Limits of the evidence

This was not a randomized trial, so it cannot show on its own that cenobamate caused the seizure improvement. Because it was retrospective, the results depend on what was recorded in medical charts, and some information may have been incomplete.

The study was done in referral centers and included patients with very difficult-to-treat epilepsy, so the results may not apply to all children with epilepsy. The 40% retention rate may make longer-term results harder to interpret. The abstract also does not give full details on seizure freedom rates, side effect types, or how results differed by age group or epilepsy type.

For families and caregivers

For families of children with focal, drug-resistant epilepsy, this study suggests that cenobamate may help some young people when added to other seizure medicines, including younger pediatric patients.

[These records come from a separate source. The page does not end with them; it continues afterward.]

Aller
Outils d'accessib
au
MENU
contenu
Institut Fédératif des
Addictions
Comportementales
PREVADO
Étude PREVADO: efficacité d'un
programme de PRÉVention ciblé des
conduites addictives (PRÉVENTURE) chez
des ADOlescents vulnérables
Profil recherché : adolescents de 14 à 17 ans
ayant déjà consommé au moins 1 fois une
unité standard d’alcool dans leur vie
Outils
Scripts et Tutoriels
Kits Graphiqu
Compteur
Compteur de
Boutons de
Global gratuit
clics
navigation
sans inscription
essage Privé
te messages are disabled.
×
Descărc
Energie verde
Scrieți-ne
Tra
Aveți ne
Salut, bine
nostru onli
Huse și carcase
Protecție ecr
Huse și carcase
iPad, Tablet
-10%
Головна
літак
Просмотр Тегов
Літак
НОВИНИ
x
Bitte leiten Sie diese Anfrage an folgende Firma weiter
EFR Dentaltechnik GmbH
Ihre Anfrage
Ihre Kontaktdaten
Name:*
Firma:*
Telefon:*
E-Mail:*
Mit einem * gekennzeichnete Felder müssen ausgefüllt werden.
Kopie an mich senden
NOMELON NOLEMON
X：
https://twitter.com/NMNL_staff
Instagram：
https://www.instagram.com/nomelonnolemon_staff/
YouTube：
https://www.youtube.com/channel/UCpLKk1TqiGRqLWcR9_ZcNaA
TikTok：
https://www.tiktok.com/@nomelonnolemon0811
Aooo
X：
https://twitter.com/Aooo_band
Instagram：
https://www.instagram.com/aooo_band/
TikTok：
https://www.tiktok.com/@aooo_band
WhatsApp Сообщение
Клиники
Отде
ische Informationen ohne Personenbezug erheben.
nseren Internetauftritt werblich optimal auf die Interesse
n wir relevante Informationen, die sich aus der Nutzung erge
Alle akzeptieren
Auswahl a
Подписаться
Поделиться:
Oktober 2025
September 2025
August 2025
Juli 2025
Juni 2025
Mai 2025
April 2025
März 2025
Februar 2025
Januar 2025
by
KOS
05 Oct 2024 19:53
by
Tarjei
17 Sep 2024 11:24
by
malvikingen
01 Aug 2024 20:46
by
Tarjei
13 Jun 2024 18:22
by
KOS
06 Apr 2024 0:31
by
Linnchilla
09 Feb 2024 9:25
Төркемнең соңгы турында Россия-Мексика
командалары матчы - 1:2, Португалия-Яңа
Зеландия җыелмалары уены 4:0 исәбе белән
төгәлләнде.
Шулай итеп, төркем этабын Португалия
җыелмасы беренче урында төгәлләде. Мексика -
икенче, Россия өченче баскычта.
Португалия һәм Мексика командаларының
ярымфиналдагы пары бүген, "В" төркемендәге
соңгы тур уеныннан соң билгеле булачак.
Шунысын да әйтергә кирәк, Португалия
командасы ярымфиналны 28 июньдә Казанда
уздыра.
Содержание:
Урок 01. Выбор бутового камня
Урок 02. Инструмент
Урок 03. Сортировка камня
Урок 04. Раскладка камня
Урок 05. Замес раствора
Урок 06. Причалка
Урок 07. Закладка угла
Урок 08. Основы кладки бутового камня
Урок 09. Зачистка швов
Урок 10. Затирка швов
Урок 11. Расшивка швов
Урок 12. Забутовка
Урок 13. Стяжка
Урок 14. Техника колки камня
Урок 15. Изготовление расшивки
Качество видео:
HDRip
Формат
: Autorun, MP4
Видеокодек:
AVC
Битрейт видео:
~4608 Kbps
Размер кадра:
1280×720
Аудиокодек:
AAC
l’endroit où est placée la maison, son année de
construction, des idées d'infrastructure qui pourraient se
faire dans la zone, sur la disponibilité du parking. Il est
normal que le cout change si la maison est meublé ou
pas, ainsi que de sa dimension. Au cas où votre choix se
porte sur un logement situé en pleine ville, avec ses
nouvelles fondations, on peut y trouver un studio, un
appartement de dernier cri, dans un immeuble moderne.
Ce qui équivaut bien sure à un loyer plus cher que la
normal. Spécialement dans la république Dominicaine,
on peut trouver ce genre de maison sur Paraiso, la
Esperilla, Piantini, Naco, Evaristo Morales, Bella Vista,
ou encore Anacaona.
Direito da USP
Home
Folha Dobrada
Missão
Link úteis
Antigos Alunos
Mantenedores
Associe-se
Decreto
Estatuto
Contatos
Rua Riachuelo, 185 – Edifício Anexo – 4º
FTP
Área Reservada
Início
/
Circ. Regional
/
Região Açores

It also suggests that some patients had other seizure medicines reduced or discontinued over time.

Still, this is retrospective real-world evidence, not proof from a controlled pediatric trial. Families may want to ask a child’s epilepsy specialist how cenobamate fits with the child’s seizure type, age, other medicines, and side effect risks.

What to watch next

Prospective pediatric studies could help clarify how cenobamate compares with other treatment options and provide more detail on side effects, seizure freedom, and outcomes in different age groups or epilepsy types.

Terms in this summary

adjunctive therapy
A treatment used together with another treatment, not by itself.
drug-resistant epilepsy
Epilepsy that does not come under good control after trying appropriate seizure medicines.
retrospective study
A study that looks back at existing medical records instead of following patients forward from the start.
multicenter study
A study done at more than one hospital or clinic.
focal epilepsy
Seizures that start in one area of the brain.
retention rate
The percentage of patients who are still taking a treatment after a certain amount of time.
anti-seizure medicines
Medicines used to prevent or reduce seizures.
developmental delay
When a child is slower than expected in reaching learning, speech, movement, or social milestones.